About the Ledger model
Cardano, like any other blockchain, is a distributed ledger or database that records all transactions and blocks created on the chain. This database shares records across all participants and synchronizes continuously with blockchain activities to provide transparent and up-to-date information for anyone to access.
Cardano DB Sync fetches such blockchain records and allows users to query transaction and block details using CLI commands. For more convenient and user-friendly data exploration, you can use the Cardano Explorer – a graphical user interface that presents details in a simple way.
A block producer validates each transaction before it is submitted to a block. The sender must have sufficient funds, so there is no double-spending, and all the nodes across the ledger must reach consensus.
Let’s take a closer look at how this worked within the Shelley ledger and how Plutus scripts change this process to support multi-asset transactions and smart contracts.
Transaction validation using Shelley native scripts
Cardano operates based on the unspent transaction output (UTXO) accounting model. This process means it uses transaction inputs and outputs as records to track fund transfers, ownership, and balances. Users’ funds are stored as unspent transaction outputs, each of which has a quantity that can be spent. Inputs are unspent outputs from previous transactions. As soon as an output is used as input in a transaction, it becomes spent and can never be used again. The output is specified by:
- an address: that contains a payment credential and an optional stake credential, either a public/verification key hash or a script hash. Technically, the stake credential can also be a pointer to the registration certificate.
- a value: reflects the actual ada amount that can be spent.
A transaction must be signed by the owner of the private key (also referred to as the signing key), which corresponds to the payment credential included in the address.
Cardano Shelley supported ada transactions solely. However, the Shelley formal specification introduced the concept of multi-signature (multisig) scripts, which, native by their nature, are captured entirely by ledger rules. This multisig scheme allowed an unspent transaction output to be used as an input to a new transaction if a predefined combination of signatures was provided. For example, if two individuals have to sign the transaction simultaneously, two out of three keys have to be provided, etc.
Multisig is a very simple language, and it allows working with such four constructors as
RequireMOf. However, as more functionality is added to the ledger, scripts should be extended to support additional terms for expressing a range of other conditions.
Upgrading multisig to Plutus Core
With the introduction of multi-asset support and smart contracts on Cardano, extending the basic multisig scripting language with more advanced options is essential. Having integrated Alonzo rules into the ledger (which signifies the addition of smart contract capabilities to Cardano), we have added the necessary tools and infrastructure, as well as support for a new scripting language – Plutus Core.
To upgrade multisig to Plutus Core, the Alonzo ledger implements the extended unspent transaction output (EUTXO) accounting model, using Plutus Core to provide powerful scripting capabilities.
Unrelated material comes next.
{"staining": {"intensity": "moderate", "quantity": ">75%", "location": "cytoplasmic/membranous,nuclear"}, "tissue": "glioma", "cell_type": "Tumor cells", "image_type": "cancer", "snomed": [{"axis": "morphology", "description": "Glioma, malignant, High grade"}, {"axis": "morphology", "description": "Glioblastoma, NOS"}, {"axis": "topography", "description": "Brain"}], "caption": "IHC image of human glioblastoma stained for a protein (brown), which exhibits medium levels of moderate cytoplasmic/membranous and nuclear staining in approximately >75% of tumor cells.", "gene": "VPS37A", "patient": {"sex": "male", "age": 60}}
EUTXO extends the UTXO model by allowing output addresses to contain complex logic to decide which transactions can be used to unlock them and by adding custom data to all outputs. To achieve this, scripts require a definite, well-specified scripting language, and data should be attached to outputs, which will be passed to the script during execution. Plutus Core enables such complex script execution by nodes during transaction validation while ‘live’ on the chain. They will either lock UTXOs in the form of validator scripts, or as minting policies, which control the minting and burning of native tokens. Redeemer data is then specified as a simple (algebraic) data type that can be defined easily in Haskell. In practice, a smart contract developer will write validator scripts in Haskell, which will then be automatically compiled into Plutus Core.
Appropriate Haskell libraries simplify writing such validation logic by providing core data types for the inspection of transactions during validation. These also offer many helper functions and higher-level abstractions, allowing contract authors to concentrate on business logic without worrying about too many low-level details.